The Alfa Romeo Superflow coupe, a car made to be driven and was… to great success as well, which gradually turned into a piece of tranforming art which now you wouldn’t want to drive! Stuff finding a rear window if that got smashed or reverse parking it against a bollard. B-E-A-utiful thing though.

Fernando Souto
Fernando Souto
7 years ago

From our studio I look into an apartment building where you can park your exotic car in your living room. I’ve seen one Lamborghini Miura and 1967 400GT.
There’s nothing typical about the Alfa Romeo BAT cars but I’d have one in my living room. I think Bertone defined the modern automobile with these three cars.

Joshua Seidenberg
Joshua Seidenberg
7 years ago

I don’t think you completely answered. In addition, I think he was asking if there were cars produced for sale that are most likely “show piece” type collectables, perhaps like the one-offs Ferrari, Aston Martin and Lamborghini will build, ie P4/5…we’ve all seen pics of that. Who owns it? Where is it? Do the 3 owners of the Lambo veneno drive them ever since the unvailing?

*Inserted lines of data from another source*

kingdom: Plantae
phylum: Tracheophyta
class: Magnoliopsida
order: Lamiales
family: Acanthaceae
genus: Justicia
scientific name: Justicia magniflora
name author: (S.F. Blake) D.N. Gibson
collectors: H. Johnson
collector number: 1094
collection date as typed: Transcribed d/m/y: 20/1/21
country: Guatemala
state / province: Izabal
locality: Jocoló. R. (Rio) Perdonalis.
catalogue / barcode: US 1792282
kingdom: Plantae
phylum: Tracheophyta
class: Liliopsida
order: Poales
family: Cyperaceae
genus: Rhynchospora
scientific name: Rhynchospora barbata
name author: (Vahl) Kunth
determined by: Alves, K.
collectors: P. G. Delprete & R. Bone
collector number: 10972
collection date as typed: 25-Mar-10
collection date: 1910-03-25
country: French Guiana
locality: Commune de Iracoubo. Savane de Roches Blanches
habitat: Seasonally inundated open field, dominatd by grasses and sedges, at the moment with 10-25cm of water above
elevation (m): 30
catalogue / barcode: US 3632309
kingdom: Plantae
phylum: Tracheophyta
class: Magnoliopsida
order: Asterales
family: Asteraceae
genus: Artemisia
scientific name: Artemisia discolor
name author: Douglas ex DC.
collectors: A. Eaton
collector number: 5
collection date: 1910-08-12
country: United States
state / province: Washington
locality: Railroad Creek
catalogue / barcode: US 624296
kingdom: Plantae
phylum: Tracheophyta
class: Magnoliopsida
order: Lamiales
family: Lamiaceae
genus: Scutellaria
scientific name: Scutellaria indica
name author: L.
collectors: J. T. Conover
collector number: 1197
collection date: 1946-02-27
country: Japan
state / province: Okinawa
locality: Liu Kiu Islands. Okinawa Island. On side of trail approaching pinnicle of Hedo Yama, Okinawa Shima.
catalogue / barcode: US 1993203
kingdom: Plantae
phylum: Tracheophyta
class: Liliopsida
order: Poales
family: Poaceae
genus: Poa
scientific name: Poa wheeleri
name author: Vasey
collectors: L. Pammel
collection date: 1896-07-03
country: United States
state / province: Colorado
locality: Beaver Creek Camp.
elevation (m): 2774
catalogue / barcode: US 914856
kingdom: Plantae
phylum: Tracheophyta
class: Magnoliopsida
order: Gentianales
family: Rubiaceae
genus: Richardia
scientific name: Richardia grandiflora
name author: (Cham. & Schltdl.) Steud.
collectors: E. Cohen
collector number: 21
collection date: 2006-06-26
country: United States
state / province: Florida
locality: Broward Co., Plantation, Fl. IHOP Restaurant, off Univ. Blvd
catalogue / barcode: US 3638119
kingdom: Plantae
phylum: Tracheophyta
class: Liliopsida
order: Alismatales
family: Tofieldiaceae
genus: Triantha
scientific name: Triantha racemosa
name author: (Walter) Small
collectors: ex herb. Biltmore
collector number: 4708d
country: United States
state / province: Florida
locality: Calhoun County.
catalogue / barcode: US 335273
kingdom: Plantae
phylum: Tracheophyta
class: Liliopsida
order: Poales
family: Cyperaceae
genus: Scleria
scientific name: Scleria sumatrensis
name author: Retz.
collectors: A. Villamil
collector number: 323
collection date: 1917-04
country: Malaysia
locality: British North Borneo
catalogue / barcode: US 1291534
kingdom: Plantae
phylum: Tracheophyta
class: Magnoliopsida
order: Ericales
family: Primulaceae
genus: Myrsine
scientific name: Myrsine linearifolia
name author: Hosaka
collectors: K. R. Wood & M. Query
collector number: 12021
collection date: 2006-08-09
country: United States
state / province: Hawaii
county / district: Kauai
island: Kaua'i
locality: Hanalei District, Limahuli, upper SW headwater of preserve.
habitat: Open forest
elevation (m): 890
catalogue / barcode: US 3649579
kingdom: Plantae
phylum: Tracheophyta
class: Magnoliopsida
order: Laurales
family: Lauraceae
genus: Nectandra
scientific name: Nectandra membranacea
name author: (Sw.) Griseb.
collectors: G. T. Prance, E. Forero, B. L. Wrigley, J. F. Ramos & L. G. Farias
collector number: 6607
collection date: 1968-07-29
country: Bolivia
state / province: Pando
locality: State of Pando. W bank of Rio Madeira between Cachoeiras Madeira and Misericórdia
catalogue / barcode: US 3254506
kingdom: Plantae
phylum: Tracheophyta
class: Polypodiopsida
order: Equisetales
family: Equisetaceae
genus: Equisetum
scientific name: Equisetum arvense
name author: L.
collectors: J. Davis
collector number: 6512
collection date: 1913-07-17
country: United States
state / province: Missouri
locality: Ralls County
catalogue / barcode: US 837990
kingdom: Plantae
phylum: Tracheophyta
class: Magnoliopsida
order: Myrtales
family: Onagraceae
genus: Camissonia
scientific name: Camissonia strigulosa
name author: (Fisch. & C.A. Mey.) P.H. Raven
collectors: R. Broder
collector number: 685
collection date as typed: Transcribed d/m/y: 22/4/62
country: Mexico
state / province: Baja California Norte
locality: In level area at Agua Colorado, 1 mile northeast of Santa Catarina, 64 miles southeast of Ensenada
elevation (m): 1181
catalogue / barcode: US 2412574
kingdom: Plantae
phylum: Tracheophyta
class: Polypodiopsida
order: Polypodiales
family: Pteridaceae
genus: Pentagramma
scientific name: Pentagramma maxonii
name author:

Not being picky, just asking. There are a ton of exotic car owners here in CO that never drive, though their cars are begging to be driven.

jolocho
jolocho
7 years ago

At the other end of the luxo-barge scale, everything I’ve read about the Countach says it’s better admired.

Douglas Anderson
Douglas Anderson
7 years ago

If it has wheels , drive it or ride it.
If it floats , put up the sails and sail it.
If it’s a motorboat , start it up and go for a cruise.
All that other stuff is just some dreamers idea that may or may not ever see any use. To me those things , while nice to look at ( or gag over) are pretty much useless objects, some call it art.

CJ_Madson
CJ_Madson
7 years ago

The lovely Lamborghini 350 GTV is probably the best example of a non-driver. The show car body panels wouldn’t fit around the intended engine, so Ferruccio had them put bricks in the engine bay so it would sit right and fastened the cover closed. And without brake calipers or pedals it wasn’t even a coaster. Still… a sweet way to introduce a new car company.